Purpose: : To study the protective effects of 0.1% brimonidine tartrate on ARPE-19 and Müller Cells (MIO-M1) exposed to hydroquinone (HQ), a toxic component found in cigarette smoke.

Methods: : ARPE-19 and MIO-M1 cells were initially pre-treated for 6 hours with one of four different concentrations (1/2x, 1x, 5x and 10x) of 0.1% brimonidine tartrate ophthalmic solution. The clinical dose (1x, 1mg/mL) is 0.1 ml of 0.1% brimonidine if injected into the 4ml human vitreous. After 6 hours of brimonidine pre-treatment, cells were exposed to 100 µM HQ dissolved in DMSO for 24 hours while brimonidine was still present. The production of reactive oxygen species and nitrogen species (ROS/RNS) were determined with 2`, 7`-dichlorodihydrofluorescein diacetate (H₂DCFDA) dye assay. The lactate dehydrogenase (LDH) levels were measured using LDH cytotoxicity kit II.

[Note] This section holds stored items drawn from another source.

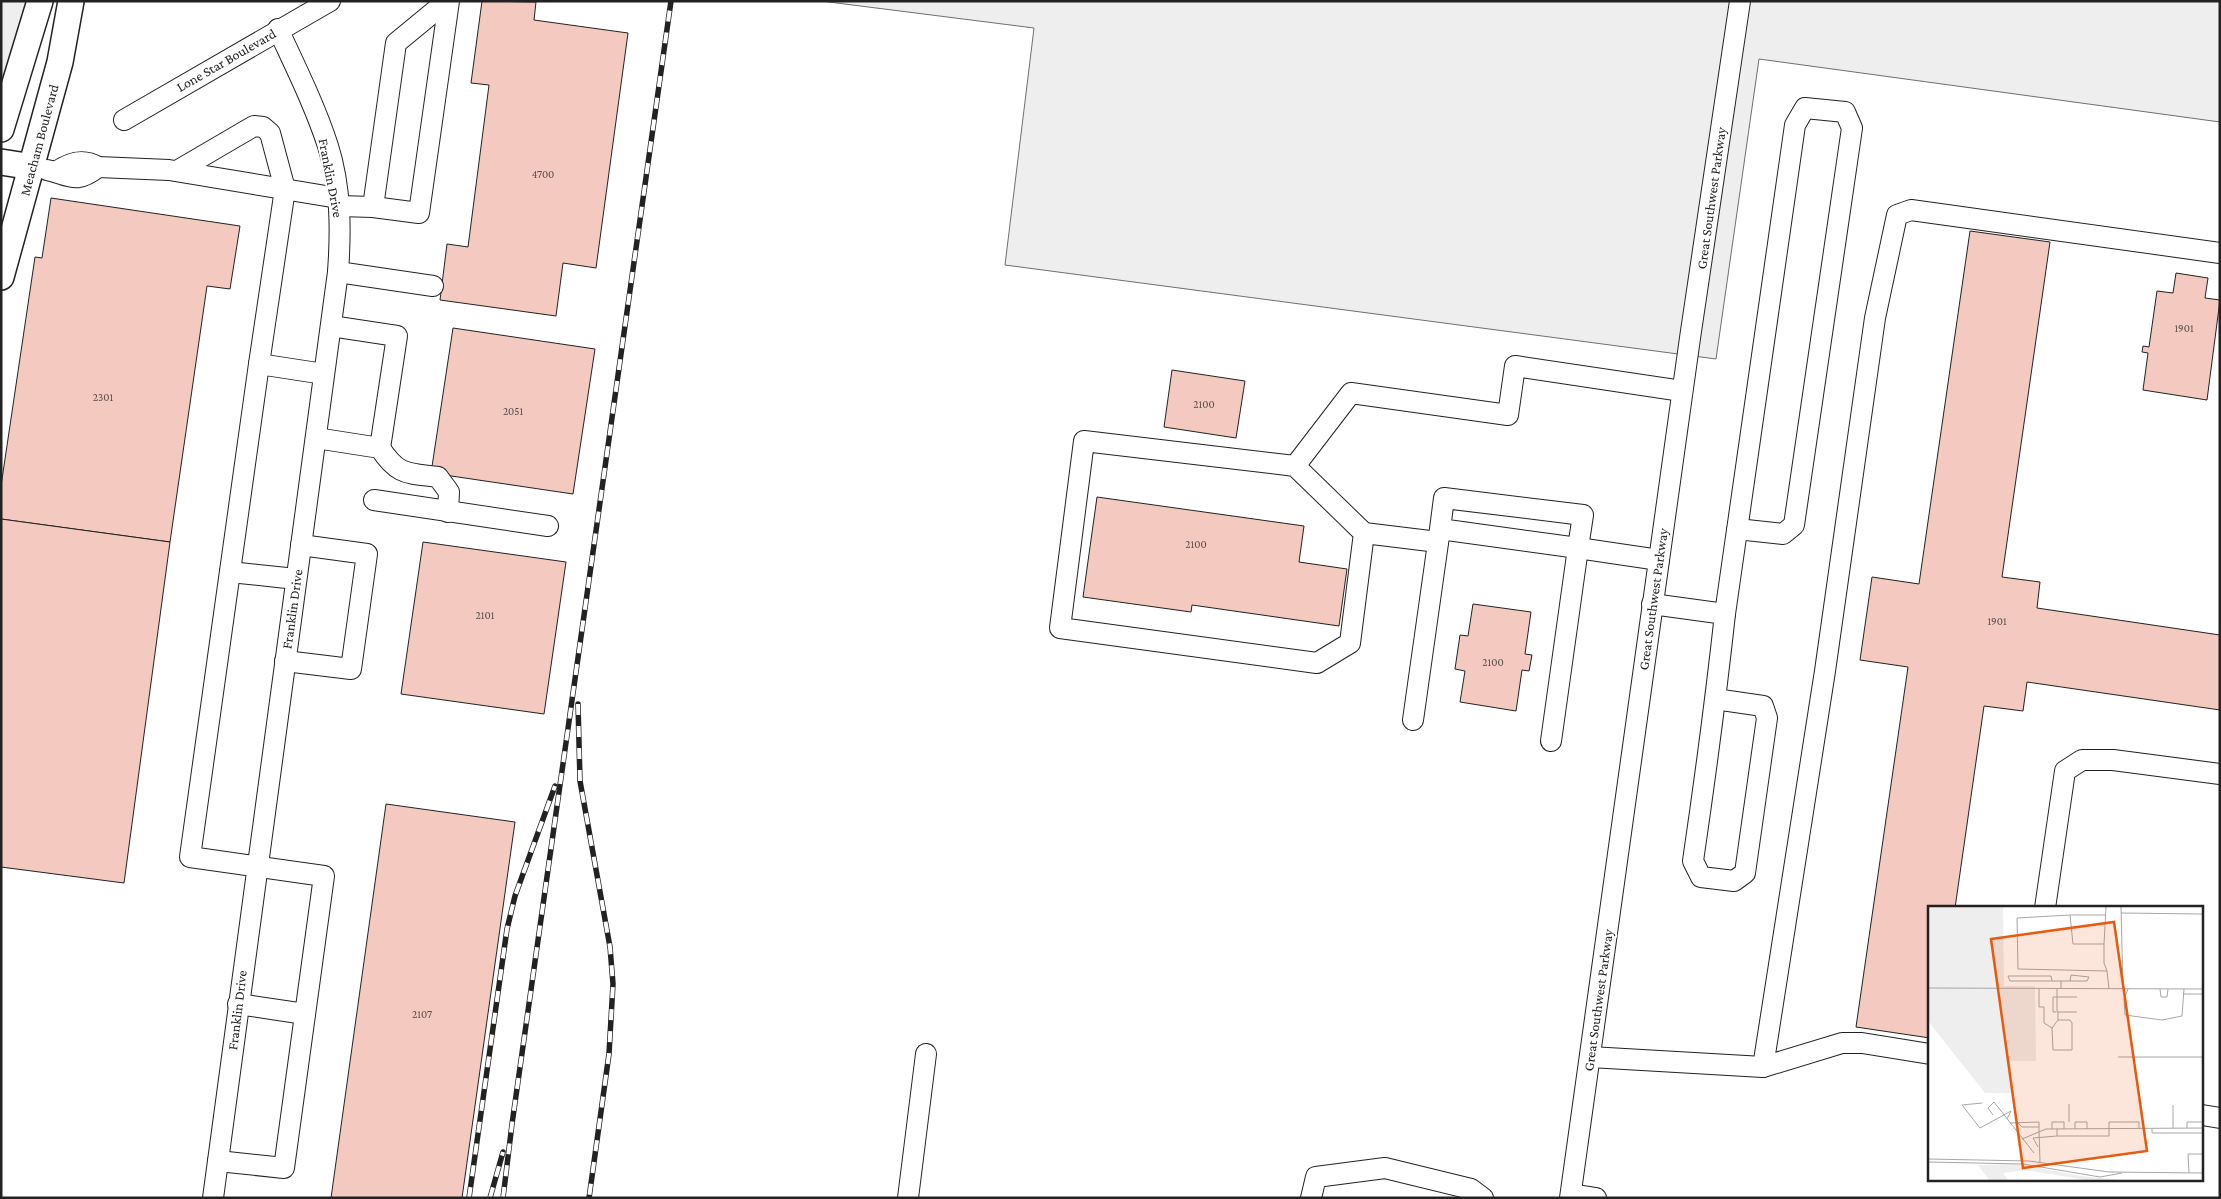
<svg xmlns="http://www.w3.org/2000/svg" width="2221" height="1199" font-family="'Crimson Pro',serif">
  <rect width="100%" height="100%" fill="#fff"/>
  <g fill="#eee" stroke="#6f6f6f">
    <path d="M 1,1 L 27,1 L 1,97 Z"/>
    <path d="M 821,1 L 2220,1 L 2220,122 L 1759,59 L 1716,359 L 1005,265 L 1034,28 Z"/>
  </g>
  <g fill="#f3c9c0" stroke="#222">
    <path d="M 482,1 L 536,2 L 534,20 L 628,33 L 596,268 L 563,263 L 556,316 L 440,300 L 447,244 L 468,247 L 489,85 L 471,83 Z"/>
    <path d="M 51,198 L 240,226 L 230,289 L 207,286 L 170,542 L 1,519 L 1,486 L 35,257 L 42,258 Z"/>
    <path d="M 1970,231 L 2050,242 L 2002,577 L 2040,582 L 2037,608 L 2220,635 L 2220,710 L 2027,682 L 2023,711 L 1984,706 L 1955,908 L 1930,908 L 1930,1038 L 1856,1027 L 1908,667 L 1860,660 L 1872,577 L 1919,584 Z"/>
    <path d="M 2176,273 L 2208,278 L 2205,298 L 2220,300 L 2207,400 L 2143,390 L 2148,353 L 2142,352 L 2143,346 L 2149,347 L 2157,291 L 2173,293 Z"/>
    <path d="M 453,328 L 595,349 L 573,494 L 431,473 Z"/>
    <path d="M 1172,370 L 1245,381 L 1236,438 L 1164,427 Z"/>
    <path d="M 1097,497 L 1304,526 L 1299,562 L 1347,569 L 1339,626 L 1192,605 L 1191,612 L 1083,597 Z"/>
    <path d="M 1,519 L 170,542 L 124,883 L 1,867 Z"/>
    <path d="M 423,542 L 566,562 L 544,714 L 401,694 Z"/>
    <path d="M 1473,604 L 1531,612 L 1525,654 L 1532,655 L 1529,671 L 1522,670 L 1516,711 L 1460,702 L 1465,671 L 1455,669 L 1460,635 L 1468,636 Z"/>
    <path d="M 386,804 L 515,822 L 462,1198 L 331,1198 Z"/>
  </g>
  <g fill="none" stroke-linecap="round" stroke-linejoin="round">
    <g stroke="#222" stroke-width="22">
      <g id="minor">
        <path d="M 124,120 L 330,1"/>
        <path d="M 47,170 C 70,175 75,185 98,167"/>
        <path d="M 177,171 L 254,126 L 263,127 L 270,133 L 285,189 L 259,364"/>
        <path d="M 56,172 C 70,162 83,158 98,167 L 169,170 L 338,198"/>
        <path d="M 339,206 L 373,207 L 419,213 L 449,1"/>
        <path d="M 373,207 L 396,43 L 447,1"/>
        <path d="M 338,272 L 433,286"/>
        <path d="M 316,438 L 380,448 L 397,336 L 331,326"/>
        <path d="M 380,448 C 398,476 408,473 438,477 L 449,492 L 448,512"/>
        <path d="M 1295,466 L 1351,393 L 1508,415 L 1515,366 L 1682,391"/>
        <path d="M 374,500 L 548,526"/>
        <path d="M 1364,533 L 1295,466 L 1084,441 L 1060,628 L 1317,663 L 1350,643 L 1364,533 L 1438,542"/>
        <path d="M 230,572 L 296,579"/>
        <path d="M 1652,604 L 1725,614 C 1716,696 1705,779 1693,861 L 1701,877 L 1734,881 L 1745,873 L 1767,718 L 1763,706 L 1715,699"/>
        <path d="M 1725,614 L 1795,125 L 1805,108 L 1845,112 L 1852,128 L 1794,525 L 1783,534 L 1737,529"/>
        <path d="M 285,661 L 351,669 L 367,554 L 301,545"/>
        <path d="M 1413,720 L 1440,529 L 1578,548 L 1583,515 L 1444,498 L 1440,529"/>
        <path d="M 1551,741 L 1578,548 L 1659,560"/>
        <path d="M 2045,908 L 2065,771 L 2082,760 L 2113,760 L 2220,774"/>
        <path d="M 238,1004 L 305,1014"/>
        <path d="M 1590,1057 L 1763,1067 L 1842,1043 L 1862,1043 L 1930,1054"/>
        <path d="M 1763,1067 L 1825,671 L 1875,318 L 1897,215 L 1911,210 L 2220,253"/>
        <path d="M 2202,1115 L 2220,1118"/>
        <path d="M 218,1161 L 284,1168 L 324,876 L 190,857 L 259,364 L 324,374"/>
        <path d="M 1571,1194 L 1596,1198"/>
        <path d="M 213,1198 L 338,272 C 341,230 341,187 328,146 C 315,106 296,68 278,29"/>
        <path d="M 908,1198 L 926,1054"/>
        <path d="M 1311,1198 L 1316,1177 L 1385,1168 L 1471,1189 L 1483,1198"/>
        <path d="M 1570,1198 L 1690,338 L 1740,1"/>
      </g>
    </g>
    <g stroke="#222" stroke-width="28">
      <g id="major">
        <path d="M 1,129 L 40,1"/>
        <path d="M 1,162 L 33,167"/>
        <path d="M 1,277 L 60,62 L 71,1"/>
      </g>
    </g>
    <use href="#minor" stroke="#fff" stroke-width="20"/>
    <use href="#major" stroke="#fff" stroke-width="25"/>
    <g stroke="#222" stroke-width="5.5">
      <g id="rail">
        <path d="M 578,704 L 580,781 L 610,947 L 613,984 L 609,1054 L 589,1198"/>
        <path d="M 469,1198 L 507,929 L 515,896 L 555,786"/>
        <path d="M 490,1198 L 503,1152"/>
        <path d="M 503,1198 L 512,1124 L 671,1"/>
      </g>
    </g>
    <use href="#rail" stroke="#fff" stroke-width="4" stroke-dasharray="11" stroke-linecap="butt"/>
  </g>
  <g text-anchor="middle" stroke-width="4" stroke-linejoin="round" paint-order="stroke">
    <g font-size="11" fill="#564c4a">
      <text x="543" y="178">4700</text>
      <text x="2184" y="332">1901</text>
      <text x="103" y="401">2301</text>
      <text x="1204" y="408">2100</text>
      <text x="513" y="415">2051</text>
      <text x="1196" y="548">2100</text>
      <text x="485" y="619">2101</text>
      <text x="1997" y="625">1901</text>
      <text x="1493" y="666">2100</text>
      <text x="422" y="1018">2107</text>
    </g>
    <g font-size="14" fill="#222" stroke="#fff">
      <text transform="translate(226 60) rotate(-30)" y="5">Lone Star Boulevard</text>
      <text transform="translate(39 140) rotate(-75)" y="5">Meacham Boulevard</text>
      <text transform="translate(331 178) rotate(79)" y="5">Franklin Drive</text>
      <text transform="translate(1711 198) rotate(-82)" y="5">Great Southwest Parkway</text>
      <text transform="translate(1653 599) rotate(-82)" y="5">Great Southwest Parkway</text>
      <text transform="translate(292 609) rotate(-82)" y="5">Franklin Drive</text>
      <text transform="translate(1598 1000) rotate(-82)" y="5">Great Southwest Parkway</text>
      <text transform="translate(237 1010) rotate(-83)" y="5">Franklin Drive</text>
    </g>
  </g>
  <g transform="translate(1928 906)">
    <rect width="275" height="275" fill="#fff"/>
    <path d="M 0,1 L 75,1 L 76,80 L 107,80 L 108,155 L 83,155 L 83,187 L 57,187 L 0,115 ZM 89,258 L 153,270 L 192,274 L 158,274 L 98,264 L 75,267 L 80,274 L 61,274 L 50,259 Z" fill="#eee"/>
    <path fill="none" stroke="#a7a7a7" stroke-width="1" d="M 193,1 L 195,83M 193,7 L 275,8M 142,9 L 178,9M 176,38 L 178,1M 179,65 L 90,63 L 89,12 L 142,9 L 145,38 L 176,38 L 176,57 L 179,65 L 181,83M 124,75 L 123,70 L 80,70 L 82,75 L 133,75M 0,82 L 275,83M 111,83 L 111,101 L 116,101 L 116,117 L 124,122M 129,83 L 129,91 L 149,91M 133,83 L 133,75 L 159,75 L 161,71 L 143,69 L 142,75M 200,83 L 196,93 L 197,109 L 234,114 L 254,110 L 256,83M 232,83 L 233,91 L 239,91 L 240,83M 255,88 L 275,88M 129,91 L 129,106 L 149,106M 128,106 L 125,106 L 125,91 L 129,91M 130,106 L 130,114 L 142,114 L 144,117 L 144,144 L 125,144 L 124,122 L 130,114M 190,151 L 275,151M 66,196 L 106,247M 54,197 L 34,199 L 52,222 L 83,205 L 79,213M 245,199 L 245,222M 65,209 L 60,202 L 66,196M 141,216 L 141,198M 82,217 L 111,216 L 111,224M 90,217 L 94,221 L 111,221M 259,222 L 259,216 L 275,216M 124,223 L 124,216 L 136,216 L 136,223M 129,223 L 129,230 L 181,230 L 181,216 L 211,216 L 211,223M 147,223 L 147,216 L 159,216 L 159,223M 224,223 L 224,227 L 275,227M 111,224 L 112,256M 94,233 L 118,223 L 275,222M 110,241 L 105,232 L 129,230M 0,253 L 101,255 L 181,266 L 275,267M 0,256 L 95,258 L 172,271 L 194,267M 261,267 L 260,248 L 275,248"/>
    <path fill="#e8590c" fill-opacity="0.15" stroke="#e8590c" stroke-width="2.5" d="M 186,16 L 219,245 L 95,262 L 63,33 Z"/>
    <rect width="275" height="275" fill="none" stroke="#222" stroke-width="2.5"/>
  </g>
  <rect width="2221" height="1199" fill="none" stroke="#222222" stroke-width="5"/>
</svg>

Results: : ROS/RNS levels for ARPE-19 cells treated with 100µM HQ were 22420±610.6 compared to DMSO alone 5259±223. ARPE-19 cells pre-treated with 5x (19120±417.1,p=0.01) and 10x (5739 ±73.33, p<0.0001) doses of brimonidine showed significant lower levels of ROS/RNS. The 1/2x (21950±265.6,p>0.5) and 1x (21690±1031,p>0.5) brimonidine pre-treated cultures were similar to HQ alone. In MIO-M1 cells pre-treated with brimonidine the ROS/RNS levels were significantly lower at the 10x dose compared to 100µM HQ alone treated cells (15390±162.6 vs. 26950±542.7, p<0.0001). There are no significant changes in 1/2x , 1x and 5x doses.ARPE-19 cells pre-treated with 10x brimonidine showed significant lower LDH levels compared to 100µM HQ alone (1.6±0.1 vs. 2.633±0.1453,p=0.0042). There were no protective effects for the 1/2x (2.6 ±0.05774, p>0.8), 1x (2.5 ±0.05773, p>0.4) and 5x (2.527 ±0.06489, p>0.5) brimonidine doses. In the MIO-M1 cells, LDH levels did not decrease at any of the doses,: 2.516±0.06549,p>0.3; 2.554±0.04631,p>0.4; 2.494±0.07394,p>0.2 and 2.479±0.03371,p>0.1 for 1/2x, 1x, 5x and 10x doses respectively compared to 2.614±0.05744 for 100µM HQ alone treated cells.

Conclusions: : Brimonidine 0.1% has an in vitro protective effect against HQ induced toxicity, reducing the ROS/RNS levels at 5x and 10x doses in ARPE-19 cells and at 10x on MIO-M1 HQ treated cells. Pre-treatment with10x brimonidine also decreases the LDH levels in ARPE-19, but didn’t show any change in HQ treated MIO-M1 cells.